The Government, however, has misinterpreted the issue raised in this assignment of error. We are not presented with a situation where an accused’s pleas are potentially rendered improvident due to the Government’s failure to comply with the pretrial agreement. Appellant was not denied what he bargained for in exchange for his guilty pleas and his pleas remain provident. United States v. Care, 18 U.S.C.M.A. 535, 40 C.M.R. 247 (1969). Here, erroneous belief as to the effect of a provision in the pretrial agreement resulted in appellant serving 33 days of illegal confinement.
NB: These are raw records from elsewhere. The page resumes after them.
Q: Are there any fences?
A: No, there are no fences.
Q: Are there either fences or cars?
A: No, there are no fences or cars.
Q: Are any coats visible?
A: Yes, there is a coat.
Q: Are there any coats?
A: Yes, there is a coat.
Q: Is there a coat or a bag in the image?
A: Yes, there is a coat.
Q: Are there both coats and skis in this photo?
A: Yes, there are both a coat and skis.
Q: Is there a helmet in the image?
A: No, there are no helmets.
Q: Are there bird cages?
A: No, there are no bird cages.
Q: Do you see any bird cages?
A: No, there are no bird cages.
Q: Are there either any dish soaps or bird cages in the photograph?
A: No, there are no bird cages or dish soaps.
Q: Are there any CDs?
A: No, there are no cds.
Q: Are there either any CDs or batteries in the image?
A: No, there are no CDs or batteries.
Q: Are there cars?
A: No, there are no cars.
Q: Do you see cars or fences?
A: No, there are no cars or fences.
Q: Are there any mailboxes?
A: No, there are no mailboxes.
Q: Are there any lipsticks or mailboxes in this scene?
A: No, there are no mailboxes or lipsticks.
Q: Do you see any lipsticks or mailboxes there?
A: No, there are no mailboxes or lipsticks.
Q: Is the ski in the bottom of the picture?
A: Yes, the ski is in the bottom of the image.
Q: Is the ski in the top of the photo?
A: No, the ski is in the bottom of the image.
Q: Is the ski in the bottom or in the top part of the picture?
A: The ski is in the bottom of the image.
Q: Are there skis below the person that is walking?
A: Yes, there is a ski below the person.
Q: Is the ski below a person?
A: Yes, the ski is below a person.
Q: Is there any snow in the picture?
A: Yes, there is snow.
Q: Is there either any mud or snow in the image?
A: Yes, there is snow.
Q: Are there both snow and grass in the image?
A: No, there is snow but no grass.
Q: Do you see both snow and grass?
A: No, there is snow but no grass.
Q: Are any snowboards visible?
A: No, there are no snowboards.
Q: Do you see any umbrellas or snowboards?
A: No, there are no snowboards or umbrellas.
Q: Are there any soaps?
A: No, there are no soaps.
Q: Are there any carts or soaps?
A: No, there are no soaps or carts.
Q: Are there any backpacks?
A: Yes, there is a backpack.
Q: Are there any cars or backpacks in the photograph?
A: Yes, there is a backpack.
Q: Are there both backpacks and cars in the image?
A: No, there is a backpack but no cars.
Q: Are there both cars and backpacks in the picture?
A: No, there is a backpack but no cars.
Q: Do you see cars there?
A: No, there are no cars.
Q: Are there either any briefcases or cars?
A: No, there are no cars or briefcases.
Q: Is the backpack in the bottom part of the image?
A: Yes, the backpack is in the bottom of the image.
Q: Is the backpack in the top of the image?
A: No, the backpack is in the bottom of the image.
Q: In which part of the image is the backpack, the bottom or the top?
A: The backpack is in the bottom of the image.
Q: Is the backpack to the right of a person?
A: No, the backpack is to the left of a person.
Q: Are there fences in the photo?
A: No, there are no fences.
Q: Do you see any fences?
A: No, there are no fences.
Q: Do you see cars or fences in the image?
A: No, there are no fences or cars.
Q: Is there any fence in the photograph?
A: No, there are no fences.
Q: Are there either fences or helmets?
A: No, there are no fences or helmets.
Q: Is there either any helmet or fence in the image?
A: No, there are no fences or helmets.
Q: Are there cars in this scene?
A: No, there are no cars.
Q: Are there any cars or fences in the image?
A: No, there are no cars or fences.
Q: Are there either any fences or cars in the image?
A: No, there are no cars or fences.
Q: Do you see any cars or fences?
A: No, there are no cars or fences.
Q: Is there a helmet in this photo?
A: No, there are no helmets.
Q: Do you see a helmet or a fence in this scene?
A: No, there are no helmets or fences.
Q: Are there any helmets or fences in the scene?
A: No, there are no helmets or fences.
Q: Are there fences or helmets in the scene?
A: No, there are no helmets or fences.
No remedy is provided an accused if, as in this case, an administrative error causes him to serve additional confinement, except to order his immediate release in a situation where the accused is still incarcerated at the time of decision. However, in the interest of justice, we shall reassess the sentence. Upon reassessment, we find the sentence to be appropriate. Appellant has already benefited immensely from the Government’s ineptitude, lack of prosecutorial vigor, and an inexplicable pretrial agreement that limited punishment for these violent felony offenses to that appropriate for a misdemeanor, elements which in this case have substantially prejudiced the interests of the Navy and society in general.

II

The instant offenses were committed at Naval Air Station, Patuxent River, Maryland, on 17 November 1981. The victim was a female sailor who was making rounds while standing watch duty. Appellant, knowing that she would be on watch that' night, decided to lie in wait and rape her while at a remote station during her rounds. He fashioned a mask from a knit scarf to preclude identification, confronted her, and, brandishing a knife, threatened to kill her if she screamed. Appellant then touched the victim in the vaginal area and forced her to touch his penis. His attempt to rape her was frustrated because she was wearing a tampon.
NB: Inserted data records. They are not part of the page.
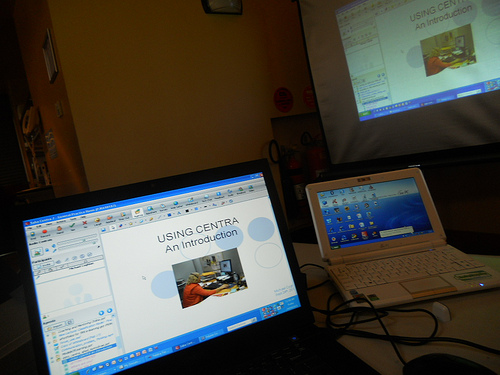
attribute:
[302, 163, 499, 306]
laptop — sitting, white, small, plastic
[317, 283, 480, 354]
cables — black, tangled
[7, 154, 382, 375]
laptop — black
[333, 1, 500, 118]
presentation — projected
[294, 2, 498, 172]
screen — white, large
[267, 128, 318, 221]
fire extinguisher — red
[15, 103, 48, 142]
wall phone — off white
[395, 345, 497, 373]
mouse — black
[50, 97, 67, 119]
switch — white, small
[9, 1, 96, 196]
wall — blank, bare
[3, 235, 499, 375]
table — white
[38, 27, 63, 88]
picture — hanging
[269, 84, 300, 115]
sticker — red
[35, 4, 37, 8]
paint — white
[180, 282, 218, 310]
shirt — orange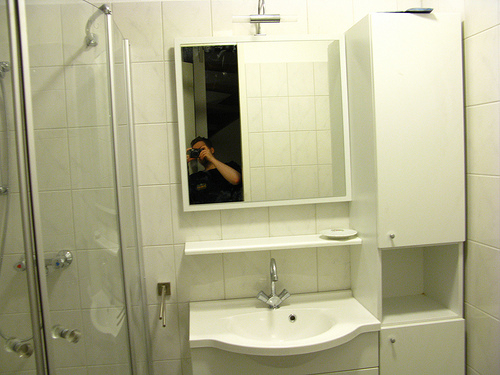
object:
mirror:
[174, 43, 347, 207]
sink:
[188, 304, 374, 352]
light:
[243, 12, 282, 35]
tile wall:
[131, 47, 166, 118]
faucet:
[257, 257, 291, 307]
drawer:
[189, 336, 382, 374]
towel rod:
[151, 279, 174, 325]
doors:
[19, 12, 117, 164]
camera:
[188, 146, 201, 158]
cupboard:
[346, 12, 466, 247]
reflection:
[203, 66, 242, 118]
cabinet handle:
[385, 233, 398, 239]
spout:
[272, 275, 282, 282]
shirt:
[189, 164, 244, 204]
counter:
[183, 229, 361, 256]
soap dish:
[312, 227, 362, 239]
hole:
[289, 314, 297, 323]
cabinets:
[379, 239, 467, 326]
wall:
[243, 60, 325, 193]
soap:
[318, 225, 358, 238]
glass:
[66, 50, 109, 102]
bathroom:
[0, 0, 499, 240]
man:
[185, 136, 240, 204]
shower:
[0, 0, 139, 375]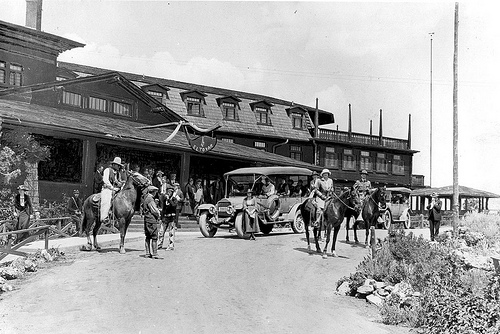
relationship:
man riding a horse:
[99, 148, 127, 228] [81, 167, 146, 252]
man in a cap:
[142, 183, 163, 259] [147, 183, 160, 192]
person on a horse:
[311, 169, 335, 227] [289, 180, 364, 257]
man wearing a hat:
[426, 192, 443, 241] [357, 162, 372, 177]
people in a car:
[253, 175, 311, 198] [198, 165, 326, 239]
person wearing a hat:
[238, 188, 262, 243] [245, 188, 252, 193]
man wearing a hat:
[99, 157, 125, 229] [107, 154, 128, 169]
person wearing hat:
[316, 161, 335, 205] [317, 164, 336, 178]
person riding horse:
[311, 169, 335, 227] [296, 185, 361, 259]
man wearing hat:
[99, 157, 125, 229] [112, 155, 123, 167]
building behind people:
[0, 16, 499, 236] [10, 151, 447, 259]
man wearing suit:
[428, 188, 444, 238] [430, 200, 441, 210]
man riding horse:
[99, 157, 125, 229] [78, 171, 155, 254]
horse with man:
[64, 148, 173, 263] [99, 157, 125, 229]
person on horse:
[354, 168, 396, 230] [330, 185, 392, 254]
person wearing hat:
[354, 169, 372, 222] [354, 166, 371, 176]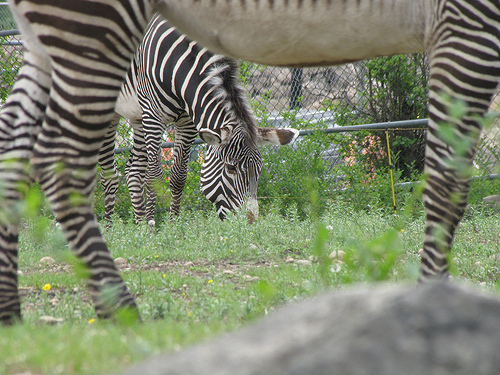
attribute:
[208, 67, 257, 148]
zebra mane — black, white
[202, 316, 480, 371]
boulder — large, in foreground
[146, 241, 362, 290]
patch — made of stone, made of soil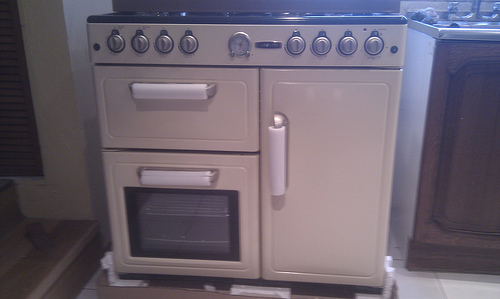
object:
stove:
[86, 12, 408, 25]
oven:
[102, 151, 260, 279]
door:
[113, 163, 248, 270]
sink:
[433, 21, 499, 30]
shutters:
[0, 0, 46, 176]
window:
[0, 0, 47, 178]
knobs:
[180, 30, 198, 53]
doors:
[99, 65, 260, 153]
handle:
[128, 82, 218, 98]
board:
[405, 40, 498, 274]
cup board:
[103, 150, 259, 280]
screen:
[134, 194, 229, 253]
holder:
[266, 112, 288, 196]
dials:
[363, 31, 385, 56]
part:
[429, 28, 446, 43]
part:
[289, 109, 314, 130]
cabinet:
[269, 81, 388, 276]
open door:
[430, 56, 500, 237]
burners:
[295, 9, 388, 19]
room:
[0, 0, 499, 295]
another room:
[2, 180, 42, 232]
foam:
[226, 280, 290, 298]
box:
[92, 270, 357, 299]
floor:
[396, 272, 500, 298]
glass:
[207, 230, 224, 241]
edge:
[382, 15, 392, 26]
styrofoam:
[49, 238, 296, 294]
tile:
[436, 271, 500, 299]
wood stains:
[436, 87, 473, 154]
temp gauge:
[226, 31, 253, 57]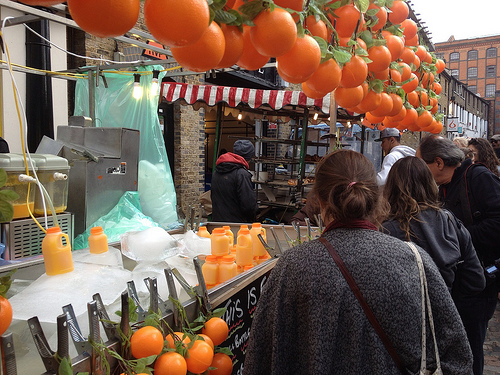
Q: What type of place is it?
A: It is a shopping center.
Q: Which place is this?
A: It is a shopping center.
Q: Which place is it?
A: It is a shopping center.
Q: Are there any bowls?
A: No, there are no bowls.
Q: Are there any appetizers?
A: No, there are no appetizers.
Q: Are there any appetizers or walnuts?
A: No, there are no appetizers or walnuts.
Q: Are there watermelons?
A: No, there are no watermelons.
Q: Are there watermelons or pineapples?
A: No, there are no watermelons or pineapples.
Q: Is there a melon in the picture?
A: No, there are no melons.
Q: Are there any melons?
A: No, there are no melons.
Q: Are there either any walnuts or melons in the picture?
A: No, there are no melons or walnuts.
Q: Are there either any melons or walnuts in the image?
A: No, there are no melons or walnuts.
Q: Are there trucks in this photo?
A: Yes, there is a truck.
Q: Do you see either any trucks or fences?
A: Yes, there is a truck.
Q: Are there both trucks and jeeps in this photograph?
A: No, there is a truck but no jeeps.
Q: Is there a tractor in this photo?
A: No, there are no tractors.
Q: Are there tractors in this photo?
A: No, there are no tractors.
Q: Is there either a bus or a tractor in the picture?
A: No, there are no tractors or buses.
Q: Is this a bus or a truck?
A: This is a truck.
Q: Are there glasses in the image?
A: No, there are no glasses.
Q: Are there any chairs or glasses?
A: No, there are no glasses or chairs.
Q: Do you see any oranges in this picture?
A: Yes, there are oranges.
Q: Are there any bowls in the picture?
A: No, there are no bowls.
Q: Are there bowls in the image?
A: No, there are no bowls.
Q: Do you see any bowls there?
A: No, there are no bowls.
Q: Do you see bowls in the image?
A: No, there are no bowls.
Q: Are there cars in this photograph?
A: No, there are no cars.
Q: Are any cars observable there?
A: No, there are no cars.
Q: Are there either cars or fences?
A: No, there are no cars or fences.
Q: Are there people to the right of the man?
A: Yes, there are people to the right of the man.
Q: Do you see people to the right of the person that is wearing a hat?
A: Yes, there are people to the right of the man.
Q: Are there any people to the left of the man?
A: No, the people are to the right of the man.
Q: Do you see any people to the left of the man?
A: No, the people are to the right of the man.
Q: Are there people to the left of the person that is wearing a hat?
A: No, the people are to the right of the man.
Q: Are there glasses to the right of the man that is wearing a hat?
A: No, there are people to the right of the man.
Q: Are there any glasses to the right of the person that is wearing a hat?
A: No, there are people to the right of the man.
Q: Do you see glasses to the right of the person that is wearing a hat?
A: No, there are people to the right of the man.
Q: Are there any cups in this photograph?
A: No, there are no cups.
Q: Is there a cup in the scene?
A: No, there are no cups.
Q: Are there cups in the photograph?
A: No, there are no cups.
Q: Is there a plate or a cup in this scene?
A: No, there are no cups or plates.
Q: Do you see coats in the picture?
A: Yes, there is a coat.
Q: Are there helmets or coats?
A: Yes, there is a coat.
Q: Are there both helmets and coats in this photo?
A: No, there is a coat but no helmets.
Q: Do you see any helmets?
A: No, there are no helmets.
Appellant’s argument that the specifications alleging assault with a dangerous weapon and communication of a threat are multiplicious for findings with the attempts ed rape offense is unfounded. In our opinion, this case is distinguishable from United States v. Hollimon, 16 M.J. 164 (C.M.A.1983), for the offenses contained in the challenged specifications are not “fairly embraced” within the factual allegations of the attempted rape offense. See United States v. DiBello, 17 M.J. 77, 80 (C.M.A.1983); United States v. Glover, 16 M.J. 397, 399 (C.M.A.1983). See generally United States v. Baker, 14 M.J. 361 (C.M.A.1983). As illustrated by the above factual scenario, appellant is not only guilty of attempted rape, but, in addition, he has committed *896several other offenses — including those appellant presently contends are multiplicious for findings — and has therefore been properly convicted thereof. The situation before us is not one where an accused has been charged with multiple offenses for purposes of contingencies of proof, see, e.g., United States v. Ruff, 16 M.J. 917 (N.M.C.M.R.1983), for, in this case, appellant has committed a series of separate and distinct offenses, albeit in a single episode of criminal behavior. We believe that the interests of society are best served by not arbitrarily expunging these offenses from appellant’s permanent record.

Accordingly, the findings and sentence as approved on review below are affirmed.